Almost 90 per cent of Australians surveyed last month agree that people should plan for end-of-life and think it is important to start thinking and talking about their wishes and preferences for care if they were to become seriously or terminally ill.
However, far fewer Australians; in fact, half of all respondents have done nothing regarding their end-of-life wishes, finding the subject of death and planning for the end of life too difficult to talk about and think talking about their preference for end-of-life with their family will upset them.
PCA chair Professor Meera Agar, says the campaign will help Australians better understand that palliative care helps people living with a life-limiting illness to live as well as they can by managing pain and symptoms to ensure their quality of life is maintained.

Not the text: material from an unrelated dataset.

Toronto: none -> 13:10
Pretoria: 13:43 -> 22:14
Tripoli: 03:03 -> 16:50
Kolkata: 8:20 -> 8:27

“At its heart, it is a clear and simple message; the campaign is aimed at informing, empowering and encouraging Australians living with a life-limiting illness to engage with their health care professionals early in their diagnosis, so as to live as well as possible for as long as possible,” Prof. Agar said.
The new campaign website, https://morethanyouthink.org.au/ explains clearly and simply what palliative care is, who it is for, who can provide it, and where palliative care can be provided, together with answers to frequently asked questions.
“Palliative care really is more than you think. It’s for anyone of any age – from babies to older adults – who have been diagnosed with a life-limiting illness, and it can be provided alongside curative treatments, or when those treatments have ended,” Prof. Agar said.
Have you talked to your family about end-of-life options? If not, why not?
My husband's doctor was useless when it came to giving him the best medical care. I wouldn't take my dog to see him. Totally uncaring and when I asked if he could see somebody about his bladder problem, only then did he make a suggestion. He never did any follow-up to see how he was, and in the end I took it on myself to contact the Cancer Council in tears saying I didn't know what to do anymore. They immediately arranged for an ambulance to take my husband to a Palliative Care Hospital. He did respond to some medications but it was all in vain and he died 2 weeks later. I don't know where some of these doctors get their degrees from.